Pattern · Discipline

Guardrails

Yan · NeMo · MS Guidance

Definition. Validating LLM outputs for syntactic correctness, factuality, safety, and structural conformance — and validating inputs for adversarial content. Distinct from Claude Code Hooks, which fire on tool calls. Hooks block actions; guardrails validate text.

INPUT GUARDRAIL probabilistic validates text HOOK deterministic block / allow TOOL side effect writes / reads OUTPUT GUARDRAIL probabilistic validate / reject Defense-in-depth: both layers belong in the same diagram, in this order
Guardrails ≠ Hooks. Hooks are deterministic and fire on tool actions. Guardrails are probabilistic and fire on text. Most clients conflate them.

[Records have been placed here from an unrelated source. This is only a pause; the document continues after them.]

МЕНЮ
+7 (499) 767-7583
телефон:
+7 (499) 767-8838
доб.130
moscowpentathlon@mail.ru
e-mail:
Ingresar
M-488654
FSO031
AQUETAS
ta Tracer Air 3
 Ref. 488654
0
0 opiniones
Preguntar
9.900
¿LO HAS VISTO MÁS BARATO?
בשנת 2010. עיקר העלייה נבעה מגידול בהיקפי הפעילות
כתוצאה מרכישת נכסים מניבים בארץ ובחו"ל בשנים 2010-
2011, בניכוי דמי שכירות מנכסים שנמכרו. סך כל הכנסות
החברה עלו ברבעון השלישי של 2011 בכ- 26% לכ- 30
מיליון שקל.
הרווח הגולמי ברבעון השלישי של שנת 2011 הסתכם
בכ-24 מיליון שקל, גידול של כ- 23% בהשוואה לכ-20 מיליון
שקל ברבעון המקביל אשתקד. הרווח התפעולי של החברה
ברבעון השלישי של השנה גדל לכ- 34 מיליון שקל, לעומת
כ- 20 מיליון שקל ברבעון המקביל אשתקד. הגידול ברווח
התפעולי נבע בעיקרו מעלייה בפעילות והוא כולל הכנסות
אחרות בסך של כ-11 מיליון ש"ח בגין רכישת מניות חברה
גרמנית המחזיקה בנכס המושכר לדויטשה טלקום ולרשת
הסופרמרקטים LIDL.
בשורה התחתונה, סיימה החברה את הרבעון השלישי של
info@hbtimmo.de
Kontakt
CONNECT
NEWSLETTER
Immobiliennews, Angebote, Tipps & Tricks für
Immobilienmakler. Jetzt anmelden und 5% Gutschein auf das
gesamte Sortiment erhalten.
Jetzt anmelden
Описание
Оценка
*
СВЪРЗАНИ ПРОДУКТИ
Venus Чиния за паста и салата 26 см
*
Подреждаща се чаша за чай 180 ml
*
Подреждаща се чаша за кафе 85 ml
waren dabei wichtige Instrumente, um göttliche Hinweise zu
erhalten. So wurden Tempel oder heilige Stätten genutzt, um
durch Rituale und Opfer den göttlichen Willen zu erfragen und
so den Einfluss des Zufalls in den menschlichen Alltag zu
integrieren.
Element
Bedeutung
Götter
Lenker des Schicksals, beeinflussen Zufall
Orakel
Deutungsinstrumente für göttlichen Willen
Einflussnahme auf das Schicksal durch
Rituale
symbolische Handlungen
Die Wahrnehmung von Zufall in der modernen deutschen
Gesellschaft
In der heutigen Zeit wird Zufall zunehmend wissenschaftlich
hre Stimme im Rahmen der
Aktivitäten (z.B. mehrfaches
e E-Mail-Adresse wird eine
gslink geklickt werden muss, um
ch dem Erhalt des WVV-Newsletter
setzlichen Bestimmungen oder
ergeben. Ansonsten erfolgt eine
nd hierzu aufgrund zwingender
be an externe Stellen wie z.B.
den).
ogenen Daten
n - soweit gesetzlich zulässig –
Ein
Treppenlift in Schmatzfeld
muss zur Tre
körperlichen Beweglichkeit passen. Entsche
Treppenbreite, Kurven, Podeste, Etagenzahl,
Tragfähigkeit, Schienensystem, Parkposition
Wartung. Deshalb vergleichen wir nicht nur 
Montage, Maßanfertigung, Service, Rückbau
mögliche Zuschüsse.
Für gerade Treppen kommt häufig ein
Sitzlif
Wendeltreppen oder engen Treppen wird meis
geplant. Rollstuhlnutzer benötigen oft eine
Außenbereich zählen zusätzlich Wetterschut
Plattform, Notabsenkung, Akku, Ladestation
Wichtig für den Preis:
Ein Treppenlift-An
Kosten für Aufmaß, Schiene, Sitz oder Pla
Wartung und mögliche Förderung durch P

Four layers in order of preference

  1. Structural guidance — constrain generation to a valid format (Microsoft Guidance, OpenAI structured outputs, JSON-mode). Beats post-hoc validation.
  2. Syntactic guardrails — post-validate: valid JSON, parseable SQL, value in allowed range, diff applies cleanly, tests pass.
  3. Semantic guardrails — does the output match the source / pass a fact-check? Often a second LLM. ↔ verifier pattern.
  4. Safety guardrails — bad-word lists for easy cases; LLM evaluator for nuanced (toxicity, PII, prompt-injection echoes). Apply to inputs too — see incident dossier.

Yan's Guardrails pattern · NeMo-Guardrails · Microsoft Guidance

Sell as a single audit deliverable: "your agent's defense-in-depth map, with the gaps named." Separate hooks from guardrails on the whiteboard; both belong in the same diagram in the order shown.